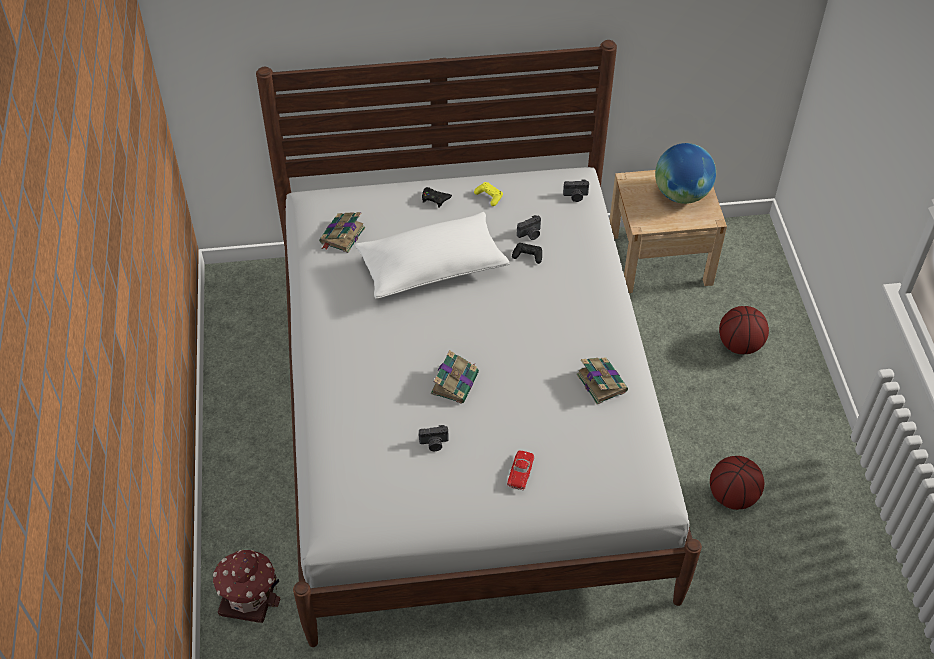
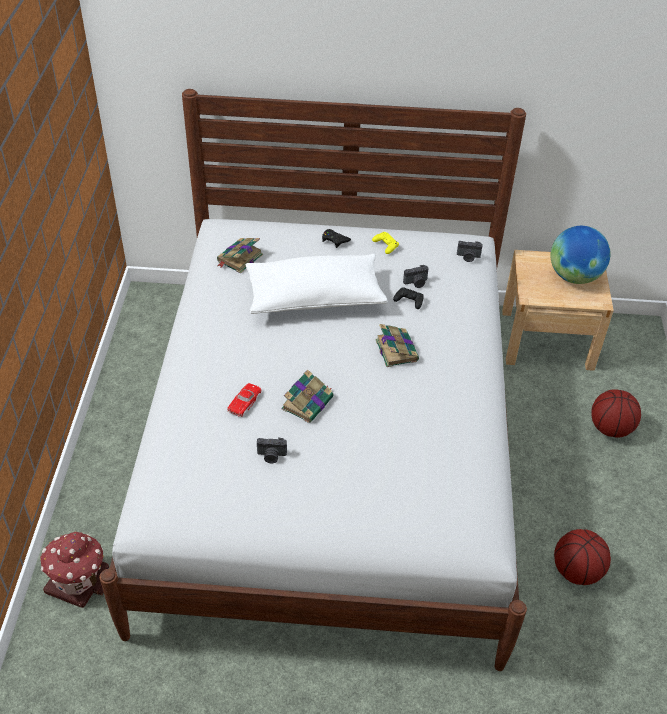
camera: 10 degrees right, 5 degrees down
(520, 472) = (350, 498): red toy car -> red toy car (244, 402)
(601, 382) = (453, 426): book -> book (396, 349)

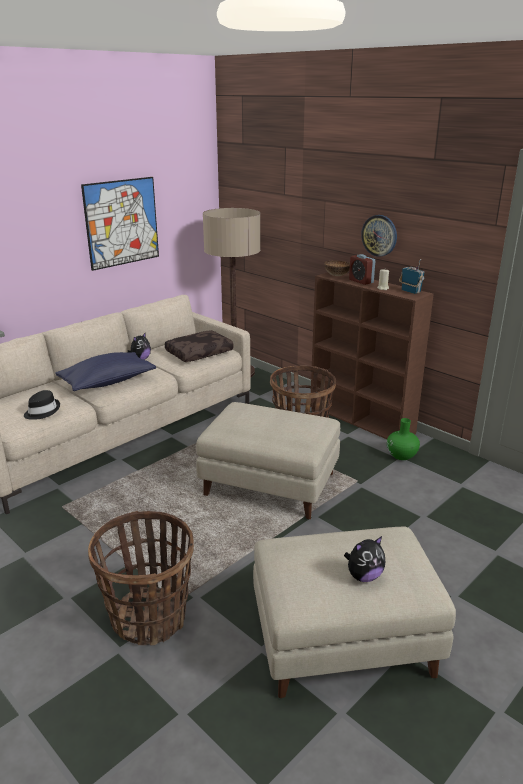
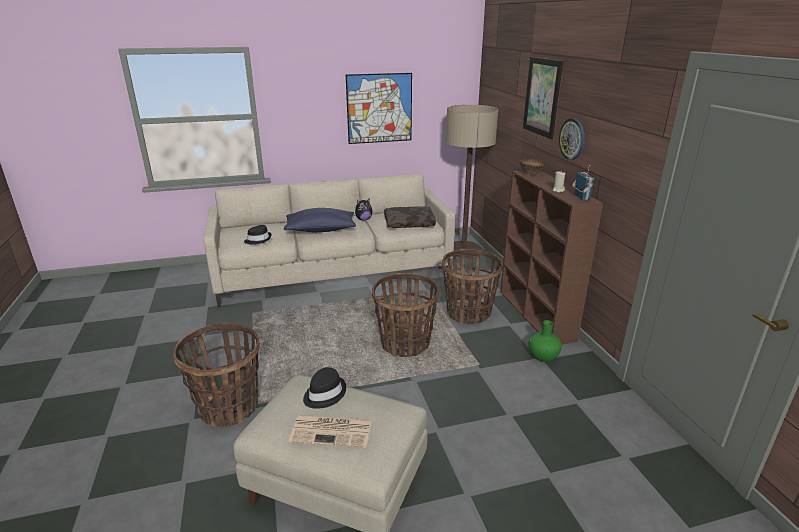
camera: 30 degrees right, 0 degrees up
(271, 484) = (405, 344): beige ottoman -> basket
(315, 547) = (324, 394): none -> black hat
(328, 195) = (542, 97): none -> picture
(361, 281) = (546, 181): alarm clock -> none
(364, 576) = (333, 431): plush toy -> newspaper

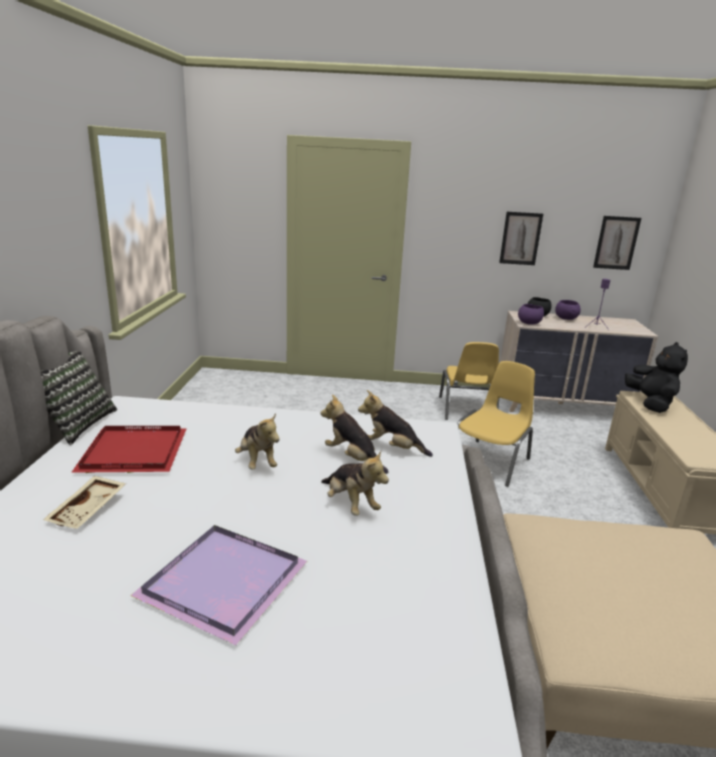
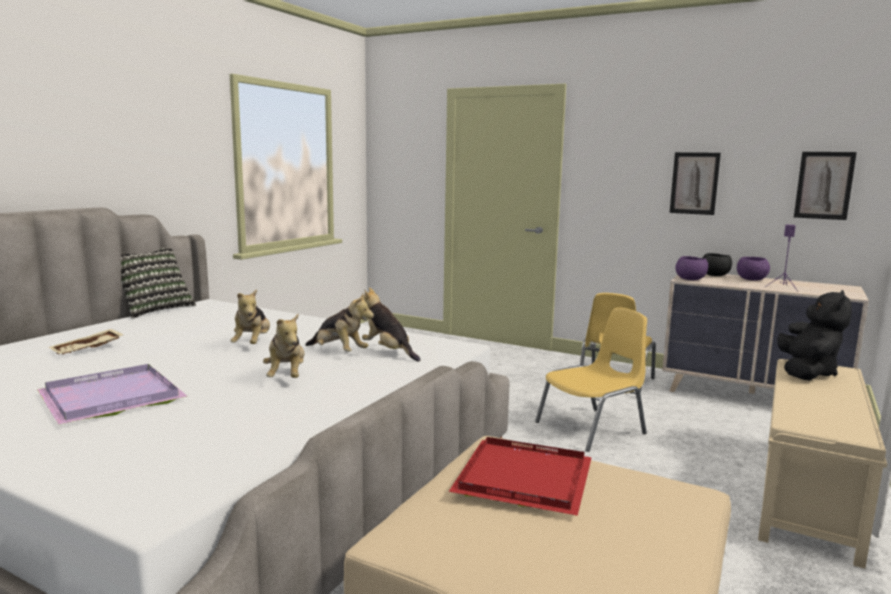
camera: 25 degrees right, 10 degrees down
(136, 451) = (171, 327): red tray -> red tray (526, 478)
(352, 458) = (338, 352): plush toy -> plush toy turned 150 degrees clockwise

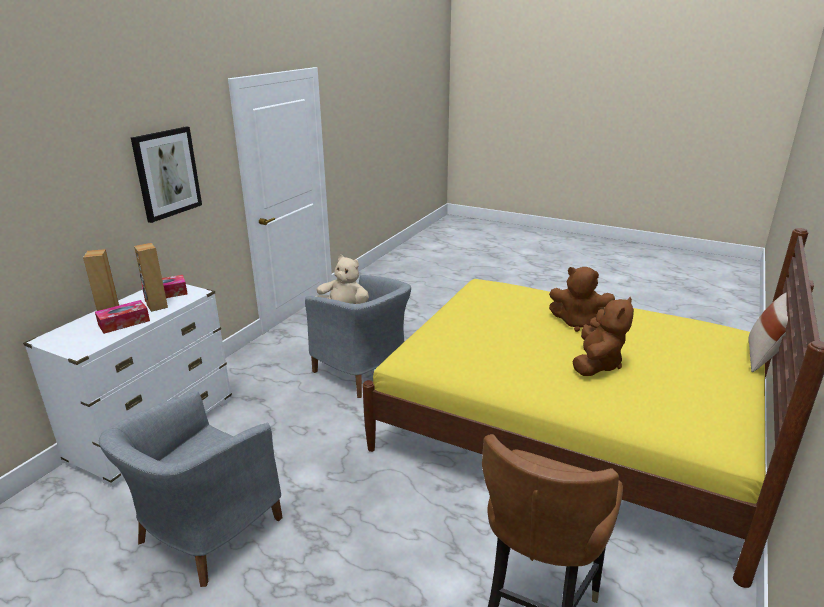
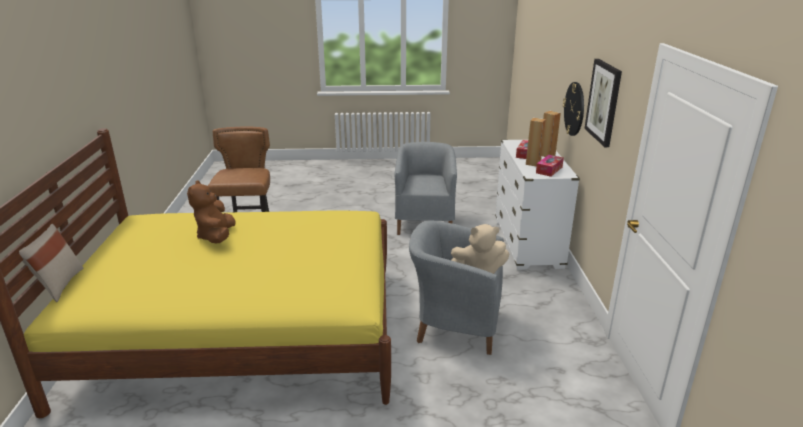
camera: 150 degrees right, 0 degrees up
(95, 230) = (574, 109): none -> wall clock
(579, 323) = (231, 269): brown plush toy -> none

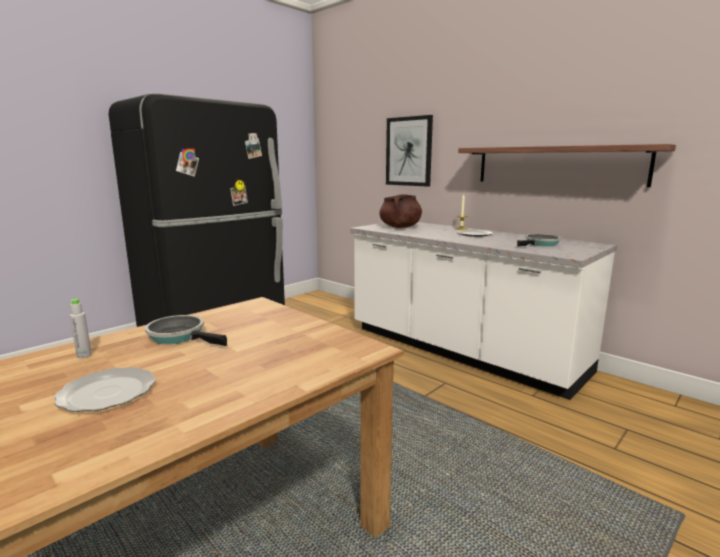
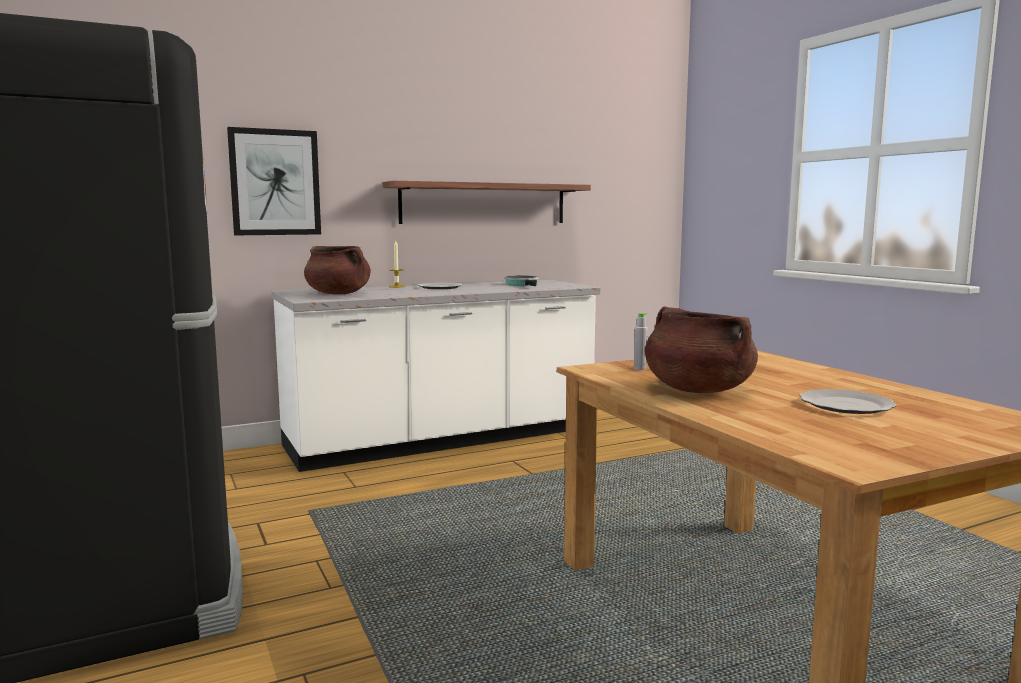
camera: 70 degrees left, 5 degrees down
(84, 355) = (751, 416): grey bottle -> grey bottle (639, 368)
(180, 336) = (697, 390): frying pan -> brown cooking pot

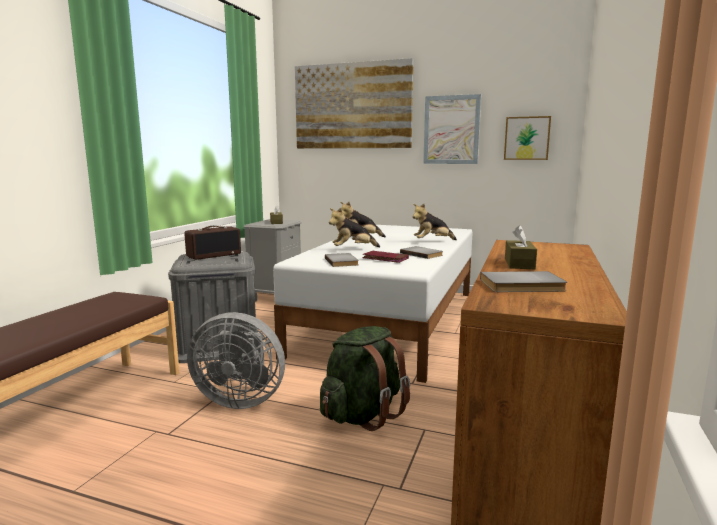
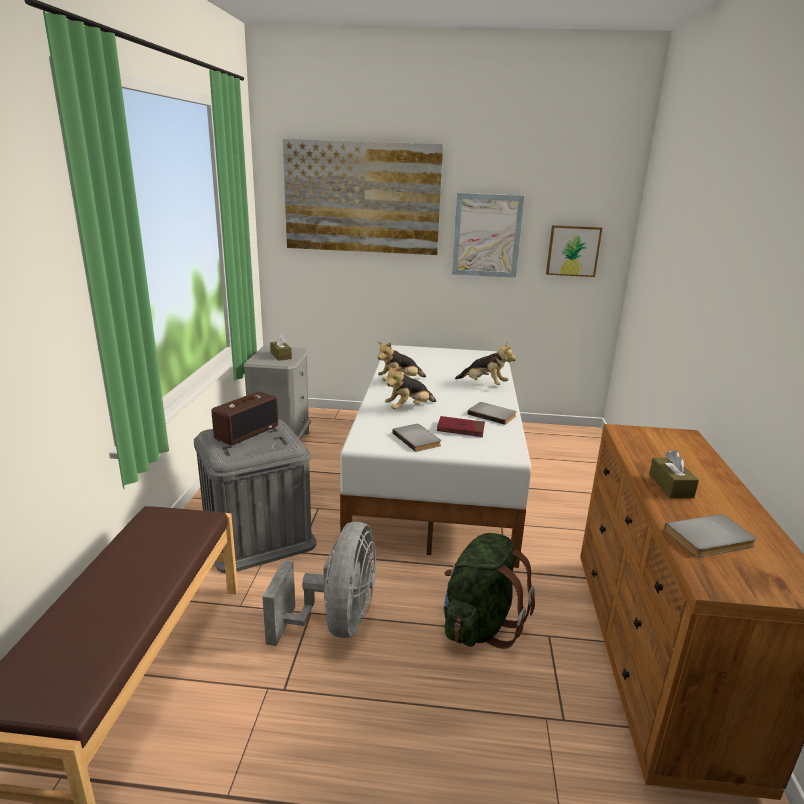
camera: 15 degrees left, 10 degrees up
(240, 399) = (336, 623): grey fan -> grey fan turned 75 degrees counterclockwise
(432, 241) = (484, 384): plush toy -> plush toy turned 120 degrees counterclockwise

● ● ● ● ● ● ●

### WORK INSTRUCTIONS
Give every line of the material that includes the string "brown".

### COMPLETED TASK
(579, 323) = (231, 269): brown plush toy -> none
(180, 336) = (697, 390): frying pan -> brown cooking pot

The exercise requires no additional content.